I hope your nagging, sorry, Life Skill enabling, works well for you these holidays..
Anonymous said…
Jo, your division of labour sounds fair. I read a book on happiness lately and it said people always assume their job is more critical/important and harder and that they do more - be it at work or at home. I thought that was spot on. Mr Sans and I always claim we have the more difficult chores! I am sure I am right!!!

I stopped making lunch for my eldest when he was in Year 11 after hearing the author of Growing Gorgeous Boys Into Good Men. She said boys will step up to the mark and make their own lunches. We were not helping them with learning life skills. Sure enough, he started making his own. And when I offered to make them occasionally, he was very appreciative rather than expecting. I made his lunches for the HSC year but stopped again when he started uni. My youngest is a different kettle of fish. I make his sandwiches or he won't eat or will buy junk. But next year after he finished high school, he too will have to make his own.

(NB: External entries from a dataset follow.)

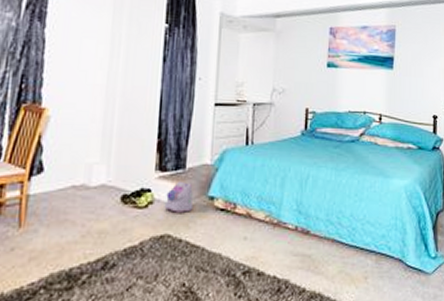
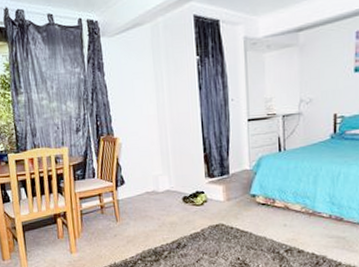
plush toy: present [164,181,194,213] -> none [216,184,239,208]

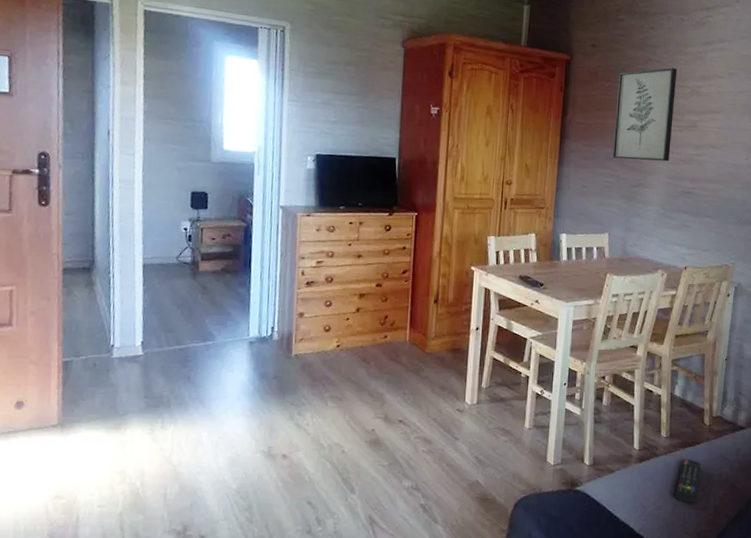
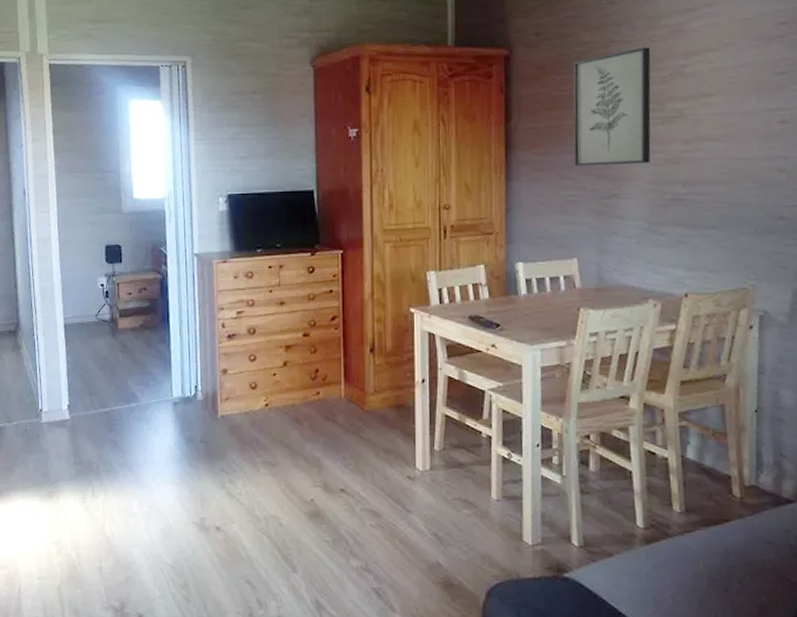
remote control: present [674,459,701,503] -> none [699,542,734,600]

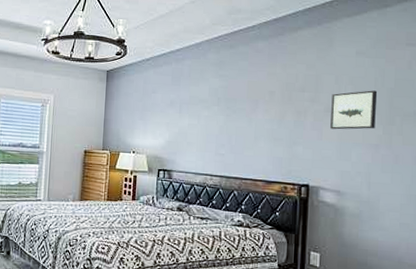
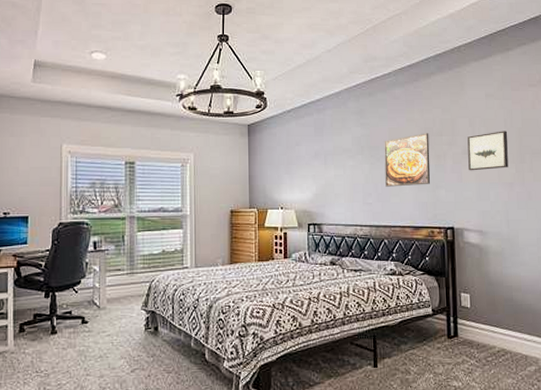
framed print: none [240,88,290,140] -> present [384,133,431,187]

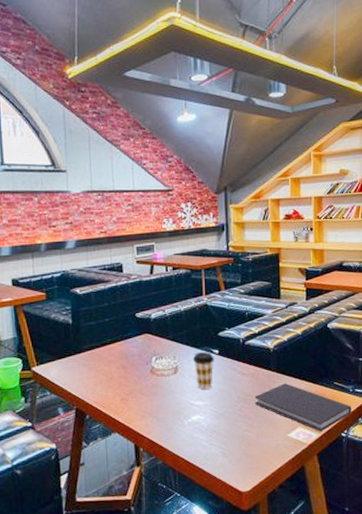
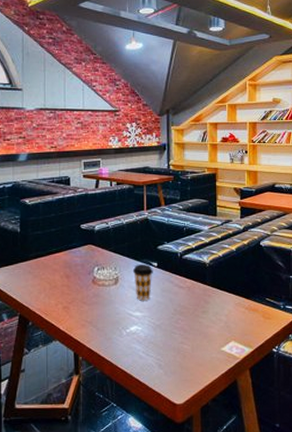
diary: present [254,383,352,432] -> none [190,297,283,347]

I will let you know how the life skill education goes. Today is "Clean your bathroom day" and "Use the vacuum cleaner well day".

But as it is soooo cold after Alice , I don't know if I can even get out of bed!
Jo said…
Lucinda, you are clearly the winner at chores. I can tell from all the way over here.
I am in two minds about lunch. It's kind of easier to do it myself, but that's not the point, really, is it. Can I stand for mornings to get even more chaotic? In the name of Life Skills?
I'm thinking of taking a leaf out of your book and staying in bed tomorrow. I have 3, yes, three, extra girls sleeping over tonight, and tomorrow morning will not be pretty. They will be making pancakes..
I could have written the first 6 lines of this blog post myself, as it describes me so precisely!! I'm not very good at housework routines, even though I do try. My goal is to be doing a little bit as I go and have a reasonably tidy house all the time, but I seem to still have to have monster cleaning blitz sessions as things tend to fall apart on the days I work!
Jo said…
I think the main reason I slowly began to develop this cleaning routine is that I HATE monster cleaning blitz sessions! Mind you, I haven't added work days to the mix. I am contemplating going back to university next year which will really test the system..
di said…
Just read your blog I keep a reasonable house but get so frustrated that I never get all things tidied away. I think if I follow your idea of keep putting things away. Only cleaning when cleaning. And special declutter sessions weekly I may finally get on top of what I call the not enough cupboards problem!!! Hoping your motivation works
Jo said…
Di, I am cheering for you here! I am currently in the middle of selling the house, and so I am all about tidy right now. Every morning I do a quick survey of all the rooms, and put every single thing away (or get the kids to) down to the last bobby pin. Of course, many weeks of further decluttering also went into this outcome! It is amazing to live in such a tidy house, and really needs only half an hour or so a day to sustain it. So you go for it, and let me know how it works out (also hearing you on the not-enough-cupboards problem!)